Now that Steve has linked to me again, I guess it would be timely to post something from the Electronic Imaging symposium. Let’s start with something fun: digital image forensics.
I find this topic really interesting for a few reasons. (1) I’m a photographer who believes that all images contain a seed of untruth but feel ambivalent about what that means in our information age where images form the basis of what most people “know.” (2) Practical applications of image processing are always interesting. (3) It’s fresh in my mind, since I recently helped someone show that an Ethiopian passport was a fraud. (Image processing played only a small part — the content and font on the machine readable section didn’t match the international standard — but showing that parts were pasted in digitally helped create a preponderance of evidence.)
Hany Farid of Dartmouth gave the first plenary session: “Digital Forensics”. Prof. Farid started by quoting a science journal editor’s staggering statistic: 20-30% of submitted journal entries need images resubmitted because of “inappropriate image manipulation.” His lab’s work aims to out these digital forgeries. Here are some techniques that you can use to identify likely forgeries.
JPEG quality tables (Q-Tables) — These 8-by-8 tables of quantization values are stored in each JPEG file and used to decompress the images. Something I did not know was that most camera vendors use unique Q-tables and that they frequently change them when they introduce new camera models. Photoshop, on the other hand, has not changed their Q-tables since version 1. So you can extract these values from a file and see if it has been saved by Photoshop, which might hint at manipulation.
Cloning — Partition the image into blocks, do principal component analysis, lexigraphically sort the results, do region growing, and look for similar regions.

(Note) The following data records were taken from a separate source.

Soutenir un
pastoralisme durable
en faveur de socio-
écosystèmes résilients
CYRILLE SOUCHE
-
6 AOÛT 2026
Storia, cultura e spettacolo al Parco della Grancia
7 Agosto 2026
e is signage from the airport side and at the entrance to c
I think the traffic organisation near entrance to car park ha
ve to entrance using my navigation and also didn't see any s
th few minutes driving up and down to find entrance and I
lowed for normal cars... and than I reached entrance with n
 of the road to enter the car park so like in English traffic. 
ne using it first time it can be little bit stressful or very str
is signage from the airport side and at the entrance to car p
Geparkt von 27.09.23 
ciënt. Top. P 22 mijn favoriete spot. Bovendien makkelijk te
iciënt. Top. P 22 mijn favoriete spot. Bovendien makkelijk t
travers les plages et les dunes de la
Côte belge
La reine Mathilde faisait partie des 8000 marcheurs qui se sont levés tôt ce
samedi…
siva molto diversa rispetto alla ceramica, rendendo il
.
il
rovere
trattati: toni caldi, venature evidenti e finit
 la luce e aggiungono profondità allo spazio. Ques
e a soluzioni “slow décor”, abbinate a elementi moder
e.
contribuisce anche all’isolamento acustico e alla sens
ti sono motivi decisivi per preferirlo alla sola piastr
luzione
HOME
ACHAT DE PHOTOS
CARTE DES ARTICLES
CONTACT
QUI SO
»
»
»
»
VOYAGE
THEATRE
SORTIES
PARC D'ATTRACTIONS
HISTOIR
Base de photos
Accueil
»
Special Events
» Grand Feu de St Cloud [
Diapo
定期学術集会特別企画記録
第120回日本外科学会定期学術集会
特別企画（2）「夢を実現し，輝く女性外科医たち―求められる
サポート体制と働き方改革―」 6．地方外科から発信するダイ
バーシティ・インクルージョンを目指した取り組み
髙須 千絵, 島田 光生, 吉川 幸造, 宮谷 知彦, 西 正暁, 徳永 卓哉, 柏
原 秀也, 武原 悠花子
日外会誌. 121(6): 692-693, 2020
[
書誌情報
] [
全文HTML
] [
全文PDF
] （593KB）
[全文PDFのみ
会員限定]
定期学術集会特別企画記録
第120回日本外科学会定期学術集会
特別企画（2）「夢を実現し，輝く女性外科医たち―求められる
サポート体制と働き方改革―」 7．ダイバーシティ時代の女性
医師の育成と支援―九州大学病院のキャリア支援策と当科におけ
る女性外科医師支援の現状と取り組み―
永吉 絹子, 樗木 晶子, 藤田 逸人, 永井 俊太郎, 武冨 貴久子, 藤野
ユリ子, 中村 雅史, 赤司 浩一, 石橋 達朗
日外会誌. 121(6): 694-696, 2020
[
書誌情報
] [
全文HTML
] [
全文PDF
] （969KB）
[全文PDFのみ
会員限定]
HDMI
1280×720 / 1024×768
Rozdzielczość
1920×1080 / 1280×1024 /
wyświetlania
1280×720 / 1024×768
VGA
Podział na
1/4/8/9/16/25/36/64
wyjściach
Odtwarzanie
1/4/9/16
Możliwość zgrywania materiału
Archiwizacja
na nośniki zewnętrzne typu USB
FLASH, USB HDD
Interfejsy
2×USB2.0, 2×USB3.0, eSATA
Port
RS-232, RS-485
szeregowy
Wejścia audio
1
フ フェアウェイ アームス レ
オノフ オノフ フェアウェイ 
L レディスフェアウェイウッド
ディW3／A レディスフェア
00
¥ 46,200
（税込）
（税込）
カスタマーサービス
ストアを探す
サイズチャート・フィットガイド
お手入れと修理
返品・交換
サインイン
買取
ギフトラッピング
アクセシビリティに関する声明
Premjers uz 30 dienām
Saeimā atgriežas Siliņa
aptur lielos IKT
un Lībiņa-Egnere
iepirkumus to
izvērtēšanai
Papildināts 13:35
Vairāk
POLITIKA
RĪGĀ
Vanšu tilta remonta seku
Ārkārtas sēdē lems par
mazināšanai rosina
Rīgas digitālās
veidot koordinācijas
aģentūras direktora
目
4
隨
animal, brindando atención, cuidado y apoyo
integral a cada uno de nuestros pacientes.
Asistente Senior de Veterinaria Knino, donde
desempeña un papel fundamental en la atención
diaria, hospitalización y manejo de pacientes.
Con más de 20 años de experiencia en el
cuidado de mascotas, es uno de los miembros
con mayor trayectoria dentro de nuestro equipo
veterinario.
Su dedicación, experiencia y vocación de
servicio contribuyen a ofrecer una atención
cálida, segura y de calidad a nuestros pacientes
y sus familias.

Resampling (shrinking, growing, rotating, etc.) — Use statistical correlation to look for simple interpolation between values.
Included objects frequently have a different color filter array (CFA) pattern than the rest of the image, possibly because of resizing or different in-camera decoding. Also you can create a vector field of the chromatic aberration color fringing throughout the image; inserted parts will likely have vectors pointing the wrong direction.
In addition, the human visual system (HVS) doesn’t easily notice subtle differences in lighting or shadows in parts of a composite image, but Farid laid out some techniques for estimating lighting direction. One impressive method involves determining the direction of the light (in 3-space, mind you) by looking at the specular highlights in the eye. (See Micah Kimo Johnson’s thesis for full details.)
During the Q&A, one wag asked the question on many of our minds. Are there tools or techniques available to mask all of these forgery detection techniques? Apparently yes, since Prof. Farid consults with Adobe on issues of making more realistic photo manipulations.